I am writing to look, I wonder at my total surrender to this.
I wonder how you feel when I say, “ I love You” I wonder what I mean to you,
and you to me, in this and every forward moment.
You or we talked and asked of intention or agenda,
i was unprepared for the depth, even in an hour, I failed.
The following are somethings i wish to share and some release,
have I done my best to be honest? something closer, maybe, you tell me. . .
I hold you in my heart in a romantic way, now this way is a very strong vassana, or karmic habit, that involves the combination of energetic, emotional habits of functioning along with an unconscious emotional belief that you make me happy, and therefore have the power to withhold happiness. With your absence, anger or “bitcheness” (?) This is a weak and typical romantic pattern in the world where we opt out of owning our power and the clear seeing if you are my cause of happiness, i will therefore be obliged to be very careful, even manipulative, in how i treat you, because i really, really, want to be happy, and think it has something to do with you.
Another way to hold my (expectations or agenda with you) is sexually, as the primal Shakti (energy) that comes to dance the universe into being, this too very attractive and accurate in your power to manifest and live as well as the primal female power to create in daring and profoundly significant in ways.
Now it means that I hold you as “beloved” or sister or mother or father, son or yes, daughter. . . With an overwhelming sense of compassion and sadness for my own inability to resolves others pain or suffering.
Yet maybe I have no business at all trying to be in a relationship at all. I assure you I can be very, very critical of myself and feel so utterly hopeless and alone. I know at such moments that I can only surrender and pray for release from the hell of personal attachment and suffering of the past, shortchanging myself and the world off all that I have to offer, call a friend, talk about it and move on. That’s what I love about smoking, it somehow was / is an opportunity to shift focus. however pointless and not important enough compared to my parents and heroes. I am at times deeply suicidal, yet I have never actually attempted it.I am struck with karmic cycles of abandonment and fear of myself and of a god. A simple change of focus is both my greatest joy and somehow my greatest challenge.

■ RAW DATA
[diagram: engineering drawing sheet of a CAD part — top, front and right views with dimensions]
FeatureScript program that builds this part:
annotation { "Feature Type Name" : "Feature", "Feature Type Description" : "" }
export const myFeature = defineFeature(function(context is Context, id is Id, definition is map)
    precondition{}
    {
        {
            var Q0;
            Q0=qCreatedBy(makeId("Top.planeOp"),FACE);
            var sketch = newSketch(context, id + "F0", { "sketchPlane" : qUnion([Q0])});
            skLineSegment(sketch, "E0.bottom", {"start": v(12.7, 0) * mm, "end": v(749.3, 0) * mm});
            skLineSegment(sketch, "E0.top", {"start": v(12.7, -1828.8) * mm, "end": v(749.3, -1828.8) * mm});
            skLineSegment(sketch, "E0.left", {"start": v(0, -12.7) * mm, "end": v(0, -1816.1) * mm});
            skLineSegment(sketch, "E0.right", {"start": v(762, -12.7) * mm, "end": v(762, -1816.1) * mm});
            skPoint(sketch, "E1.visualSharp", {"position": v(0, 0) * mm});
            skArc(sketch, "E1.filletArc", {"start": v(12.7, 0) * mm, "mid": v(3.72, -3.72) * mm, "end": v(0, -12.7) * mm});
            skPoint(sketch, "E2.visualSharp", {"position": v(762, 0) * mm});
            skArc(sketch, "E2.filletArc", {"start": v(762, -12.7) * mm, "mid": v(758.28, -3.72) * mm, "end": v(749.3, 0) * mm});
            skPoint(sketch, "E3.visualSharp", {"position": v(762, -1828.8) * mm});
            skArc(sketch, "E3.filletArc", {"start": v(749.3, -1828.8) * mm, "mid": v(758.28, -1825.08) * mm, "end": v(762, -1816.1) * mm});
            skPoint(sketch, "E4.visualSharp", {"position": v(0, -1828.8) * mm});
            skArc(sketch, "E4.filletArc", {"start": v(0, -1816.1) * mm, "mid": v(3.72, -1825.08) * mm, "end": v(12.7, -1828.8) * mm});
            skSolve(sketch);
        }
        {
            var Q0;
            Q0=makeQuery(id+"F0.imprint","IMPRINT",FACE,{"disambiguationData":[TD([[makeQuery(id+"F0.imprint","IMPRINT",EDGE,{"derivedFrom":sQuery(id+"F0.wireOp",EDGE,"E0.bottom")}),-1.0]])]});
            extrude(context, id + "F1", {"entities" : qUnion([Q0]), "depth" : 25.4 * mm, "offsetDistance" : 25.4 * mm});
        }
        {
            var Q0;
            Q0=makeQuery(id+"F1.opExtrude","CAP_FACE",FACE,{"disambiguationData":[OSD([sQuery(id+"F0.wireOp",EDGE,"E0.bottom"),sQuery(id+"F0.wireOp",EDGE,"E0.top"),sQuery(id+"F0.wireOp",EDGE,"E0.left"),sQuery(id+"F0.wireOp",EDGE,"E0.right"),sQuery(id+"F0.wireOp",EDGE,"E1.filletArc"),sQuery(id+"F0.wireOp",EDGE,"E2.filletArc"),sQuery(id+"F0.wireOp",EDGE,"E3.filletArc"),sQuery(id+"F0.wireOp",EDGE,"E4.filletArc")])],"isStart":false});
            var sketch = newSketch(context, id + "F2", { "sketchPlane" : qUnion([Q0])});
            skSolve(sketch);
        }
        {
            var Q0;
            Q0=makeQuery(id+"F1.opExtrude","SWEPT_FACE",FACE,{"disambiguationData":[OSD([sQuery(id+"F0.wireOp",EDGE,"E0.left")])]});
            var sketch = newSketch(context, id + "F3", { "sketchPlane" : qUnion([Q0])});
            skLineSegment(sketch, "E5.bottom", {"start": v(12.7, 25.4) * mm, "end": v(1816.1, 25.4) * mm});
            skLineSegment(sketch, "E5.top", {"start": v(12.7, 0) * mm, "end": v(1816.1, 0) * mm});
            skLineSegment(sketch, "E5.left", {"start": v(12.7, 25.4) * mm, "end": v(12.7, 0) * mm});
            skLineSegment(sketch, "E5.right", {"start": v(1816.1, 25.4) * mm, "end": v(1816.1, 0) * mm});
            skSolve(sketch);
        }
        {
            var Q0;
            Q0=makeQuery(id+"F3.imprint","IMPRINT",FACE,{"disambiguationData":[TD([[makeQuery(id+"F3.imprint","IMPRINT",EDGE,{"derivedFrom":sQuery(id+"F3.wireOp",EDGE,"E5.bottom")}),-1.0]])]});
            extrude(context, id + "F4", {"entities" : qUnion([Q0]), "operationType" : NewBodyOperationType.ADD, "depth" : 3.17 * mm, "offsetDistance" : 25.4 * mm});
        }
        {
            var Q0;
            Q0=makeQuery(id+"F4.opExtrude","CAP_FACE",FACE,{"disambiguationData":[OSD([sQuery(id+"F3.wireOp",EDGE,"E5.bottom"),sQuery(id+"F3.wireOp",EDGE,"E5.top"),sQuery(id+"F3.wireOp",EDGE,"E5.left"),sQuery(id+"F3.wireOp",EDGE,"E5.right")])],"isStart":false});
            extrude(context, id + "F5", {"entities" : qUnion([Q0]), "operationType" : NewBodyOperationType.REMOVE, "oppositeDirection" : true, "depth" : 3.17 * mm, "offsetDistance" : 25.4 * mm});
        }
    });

■ DIRECTION
Reproduce the letter from "The following are" to "do with you.", swapping "honest" for "truthful".

■ PROBLEM SOLUTION
The following are somethings i wish to share and some release,
have I done my best to be truthful? something closer, maybe, you tell me. . .
I hold you in my heart in a romantic way, now this way is a very strong vassana, or karmic habit, that involves the combination of energetic, emotional habits of functioning along with an unconscious emotional belief that you make me happy, and therefore have the power to withhold happiness. With your absence, anger or “bitcheness” (?) This is a weak and typical romantic pattern in the world where we opt out of owning our power and the clear seeing if you are my cause of happiness, i will therefore be obliged to be very careful, even manipulative, in how i treat you, because i really, really, want to be happy, and think it has something to do with you.